#### TEXTAUSZUG:
________________________________________

Wehe aber, wenn der Klimaschutz einmal mit handfesten Interessen "der Königin, ihrer Erben und Nachfolger", wie es im Schwur für Neubürger heißt, kollidiert. Dann handelt die 95-Jährige – wie wohl die meisten Bewohner westlicher Industrienationen – nach dem Motto: Das Hemd meines eigenen Wohlstands ist mir allemal näher als der idealistische Klimarock.

Das eklatanteste Beispiel hat jetzt eine Mitarbeiterin der Liberaldemokraten zutage gefördert, wie der "Guardian" berichtet. Das neue Klimaschutzgesetz der schottischen Regionalregierung fördert den Bau von Wärmeleitungen, damit die häufig schlecht isolierten Häuser im kühlen Norden umweltfreundlicher beheizt werden können. Für diesen Zweck müssen die Interessen von Grundstückseigentümern zurückstehen, notfalls kann die Regierung deren Land sogar enteignen. Betroffen sind alle Grundbesitzer, mit einer Ausnahme: Elisabeth II.

Queen's Consent

Die Chefin über das gewaltige Landgut Balmoral mit insgesamt 29.500 Hektar machte sich ein Relikt aus feudalen Zeiten zunutze. Auf der Insel können Gesetze von den Parlamenten in London und Edinburgh nur mit Zustimmung der Monarchin ("Queen’s Consent") beschlossen werden. Ausdrücklich sind die Minister Ihrer Majestät, so deren offizieller Titel, dazu verpflichtet, dem Palast neue Gesetzesentwürfe vorzulegen, damit diese von den Hofschranzen auf etwaige Interessenkonflikte abgeklopft werden können. Recherchen des "Guardian" zufolge geschah dies in den vergangenen Jahrzehnten mehr als tausend Mal.

Extrawurst

Zu Jahresbeginn wandte sich der Privatsekretär der schottischen Ministerpräsidentin Nicola Sturgeon wegen des Klimaschutzgesetzes an Elisabeths Chefberater. Und siehe da: Die Monarchin wollte eine Extrawurst. Prompt änderte der zuständige Energieminister das Gesetz, gegen den Protest einer Handvoll grüner und unabhängiger Abgeordneter.

Dabei hat die in Edinburgh regierende Nationalpartei SNP mit der Monarchin eigentlich noch eine Rechnung offen. Vor dem Unabhängigkeitsreferendum 2014 hatte der damalige SNP-Ministerpräsident Alex Salmond loyal beteuert, die Queen werde auch im Fall der Abspaltung Schottlands Staatsoberhaupt sein. Elisabeth II. wollte aber doch lieber Chefin des Vereinigten Königreichs bleiben: Wenige Tage vor der Abstimmung verlieh sie ihrer Hoffnung Ausdruck, ihre schottischen Untertanen würden "genau nachdenken" – subtil genug, um nicht der Einmischung in die Tagespolitik bezichtigt zu werden, gleichzeitig eindeutig. Prompt entschied sich das Wahlvolk mit 55:45 Prozent für den Zusammenhalt.

________________________________________

#### BEREITGESTELLTES MATERIAL:
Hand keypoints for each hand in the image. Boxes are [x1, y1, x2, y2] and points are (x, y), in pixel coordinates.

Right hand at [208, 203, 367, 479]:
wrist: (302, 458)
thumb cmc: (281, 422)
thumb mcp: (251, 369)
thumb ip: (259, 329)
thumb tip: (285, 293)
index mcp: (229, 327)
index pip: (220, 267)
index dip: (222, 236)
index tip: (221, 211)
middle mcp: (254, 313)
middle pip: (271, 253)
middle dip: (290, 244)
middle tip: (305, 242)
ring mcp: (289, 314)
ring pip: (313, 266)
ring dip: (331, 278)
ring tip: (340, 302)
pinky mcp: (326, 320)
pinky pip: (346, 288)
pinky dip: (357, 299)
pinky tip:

________________________________________

#### ZU ERLEDIGEN:
Wie viele Hektar umfasst das Landgut Balmoral laut dem Textauszug insgesamt?

#### DIE ANTWORT:
Das Landgut Balmoral umfasst insgesamt 29.500 Hektar.